Listen to this article here

MONTGOMERY, Ala. (AP) — Alabama legislators will hold their first meeting next week to determine what the state’s new congressional map should look like after the U.S. Supreme Court ruled the state’s existing plan unlawfully diluted the power of Black voters.

The chairmen of the Permanent Legislative Committee on Reapportionment on Wednesday released a schedule for hearings and deadlines.

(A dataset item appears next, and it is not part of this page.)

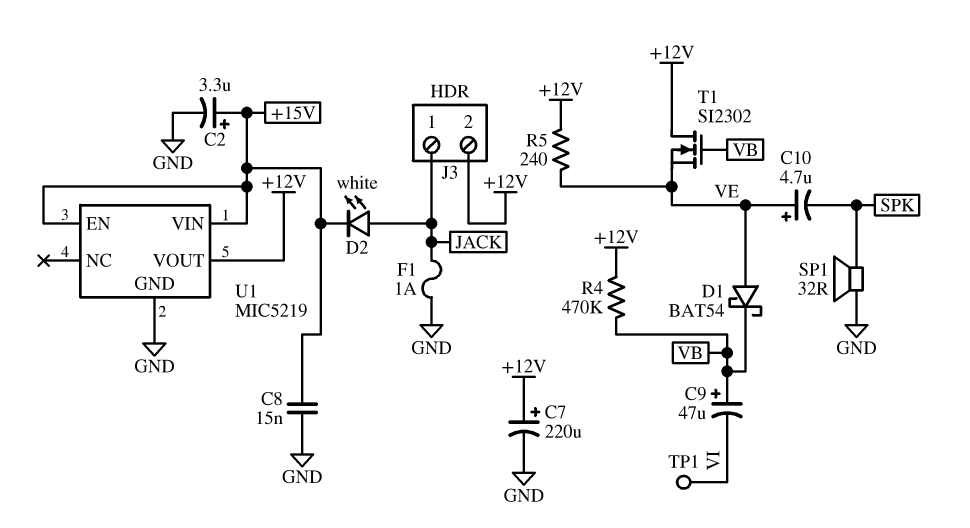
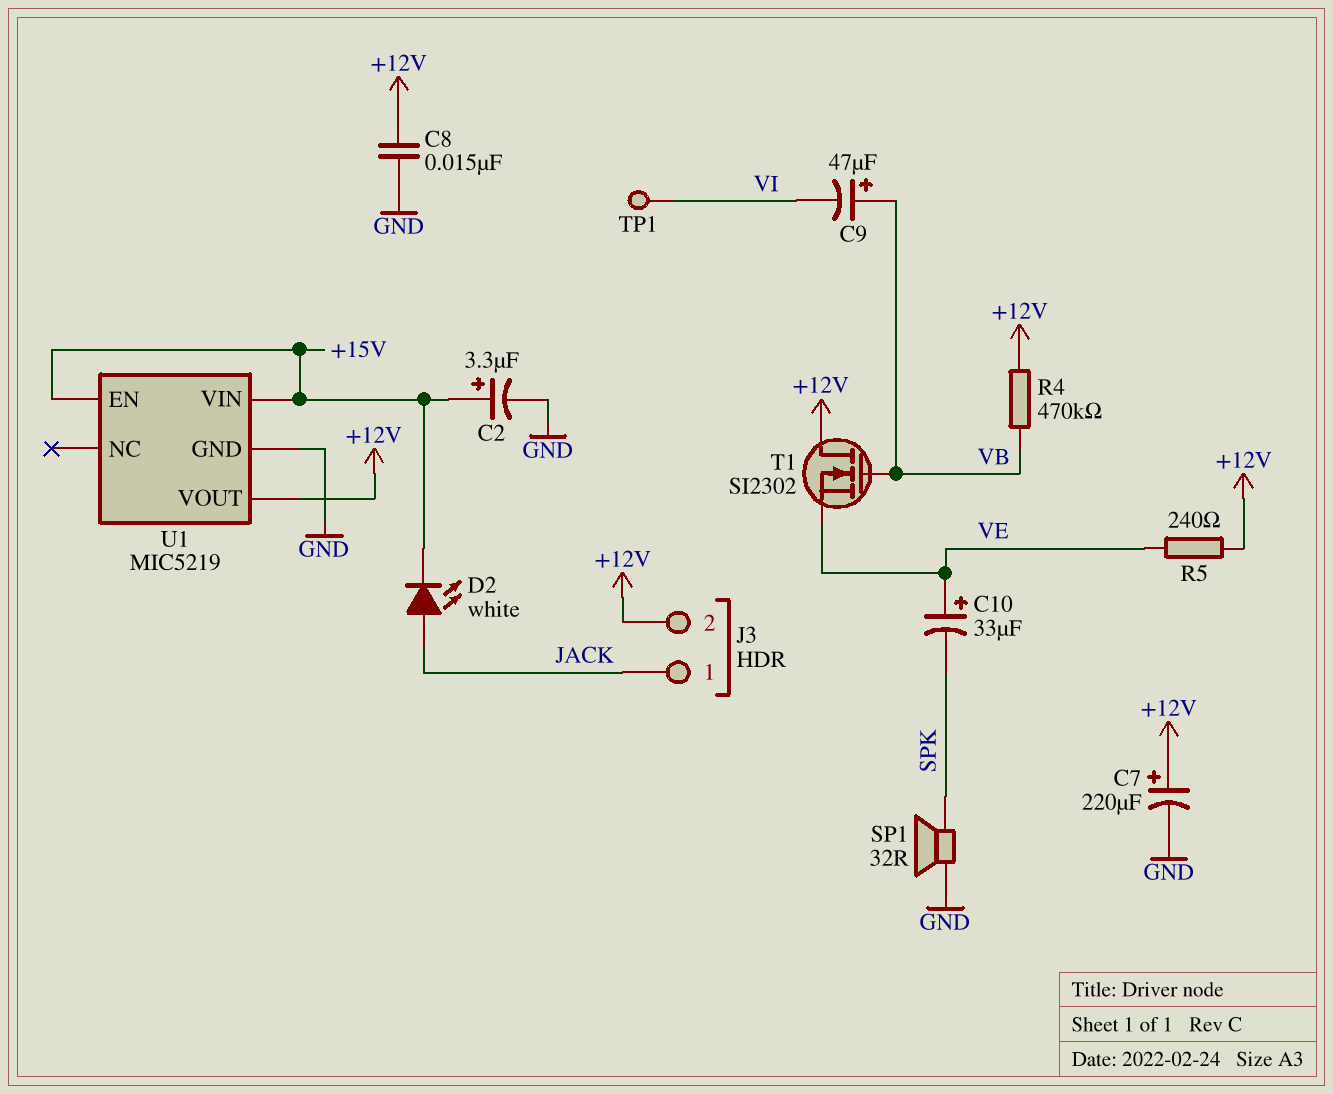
C8: 15nF (+15V, GND) -> 15nF (+12V, GND)
C10: 4.7uF (plus VE, minus SPK) -> 33uF (plus VE, minus SPK)
D1: schottky BAT54 (A VE, K VB) -> none
F1: 1A (GND, JACK) -> none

A three-judge panel last week gave lawmakers until July 21 to adopt a new congressional map. The deadline comes after the U.S. Supreme Court last week affirmed the panel’s finding that Alabama likely violated the Voting Rights Act with a congressional map that had only one majority Black district out of seven in a state where more than one in four residents is Black.

President Joe Biden walks across the Edmund Pettus Bridge in Selma, Ala., Sunday, March 5, 2023, to commemorate the 58th anniversary of “Bloody Sunday,” a landmark event of the civil rights movement. (AP Photo/Patrick Semansky)

Alabama draws new congressional map

The state must now draw a new map where Black voters comprise a majority, or close to it, in a second district.

The reapportionment committee set a June 27 public hearing, a July 7 deadline to submit plans to the committee, and another public hearing for July 13.

Hearings can be watched online at the Alabama Legislature’s website.

Lawyers for the state of Alabama told the three-judge panel last week that they were prepared for a special session beginning the week of July 17. The court would then review the plan enacted by lawmakers.

The judges tentatively set an Aug. 14 hearing date to review the new map.